■ Task item ■
Retype everything from the start of the entries down to and including the line containing "Selain itu, semakin kita menolak orang lai", copying each line without alteration.
[Opening The records section]
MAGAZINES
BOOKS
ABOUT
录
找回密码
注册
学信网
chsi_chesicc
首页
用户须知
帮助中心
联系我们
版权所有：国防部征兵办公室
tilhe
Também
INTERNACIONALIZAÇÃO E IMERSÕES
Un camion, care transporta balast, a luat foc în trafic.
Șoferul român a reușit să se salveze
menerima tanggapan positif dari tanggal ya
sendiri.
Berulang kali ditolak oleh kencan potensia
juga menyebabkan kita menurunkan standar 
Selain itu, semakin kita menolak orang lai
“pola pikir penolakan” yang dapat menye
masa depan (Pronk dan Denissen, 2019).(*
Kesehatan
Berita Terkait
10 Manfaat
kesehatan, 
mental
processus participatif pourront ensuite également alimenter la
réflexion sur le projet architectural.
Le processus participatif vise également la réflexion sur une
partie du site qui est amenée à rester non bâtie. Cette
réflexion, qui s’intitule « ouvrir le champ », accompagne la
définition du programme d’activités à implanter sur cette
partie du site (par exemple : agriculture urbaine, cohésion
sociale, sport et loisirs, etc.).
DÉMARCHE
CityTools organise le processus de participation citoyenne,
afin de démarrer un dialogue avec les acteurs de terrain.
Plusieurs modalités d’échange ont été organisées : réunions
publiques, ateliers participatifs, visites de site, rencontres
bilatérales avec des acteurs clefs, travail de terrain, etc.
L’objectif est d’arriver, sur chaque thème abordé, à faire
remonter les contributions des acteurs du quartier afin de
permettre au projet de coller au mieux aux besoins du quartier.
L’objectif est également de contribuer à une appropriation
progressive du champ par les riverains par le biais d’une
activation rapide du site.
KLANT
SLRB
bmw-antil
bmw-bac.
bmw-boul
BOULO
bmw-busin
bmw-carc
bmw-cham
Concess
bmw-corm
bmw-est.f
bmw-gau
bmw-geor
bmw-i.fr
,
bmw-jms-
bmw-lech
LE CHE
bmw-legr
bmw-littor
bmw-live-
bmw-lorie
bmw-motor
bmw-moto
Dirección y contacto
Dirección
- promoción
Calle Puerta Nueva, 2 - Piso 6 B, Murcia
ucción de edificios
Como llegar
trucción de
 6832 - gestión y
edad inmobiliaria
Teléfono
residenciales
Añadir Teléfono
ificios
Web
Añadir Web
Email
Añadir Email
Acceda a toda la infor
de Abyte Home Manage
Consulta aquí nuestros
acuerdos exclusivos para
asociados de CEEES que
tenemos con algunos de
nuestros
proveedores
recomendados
[Closing The records section]
■ Completed exercise ■
MAGAZINES
BOOKS
ABOUT
录
找回密码
注册
学信网
chsi_chesicc
首页
用户须知
帮助中心
联系我们
版权所有：国防部征兵办公室
tilhe
Também
INTERNACIONALIZAÇÃO E IMERSÕES
Un camion, care transporta balast, a luat foc în trafic.
Șoferul român a reușit să se salveze
menerima tanggapan positif dari tanggal ya
sendiri.
Berulang kali ditolak oleh kencan potensia
juga menyebabkan kita menurunkan standar 
Selain itu, semakin kita menolak orang lai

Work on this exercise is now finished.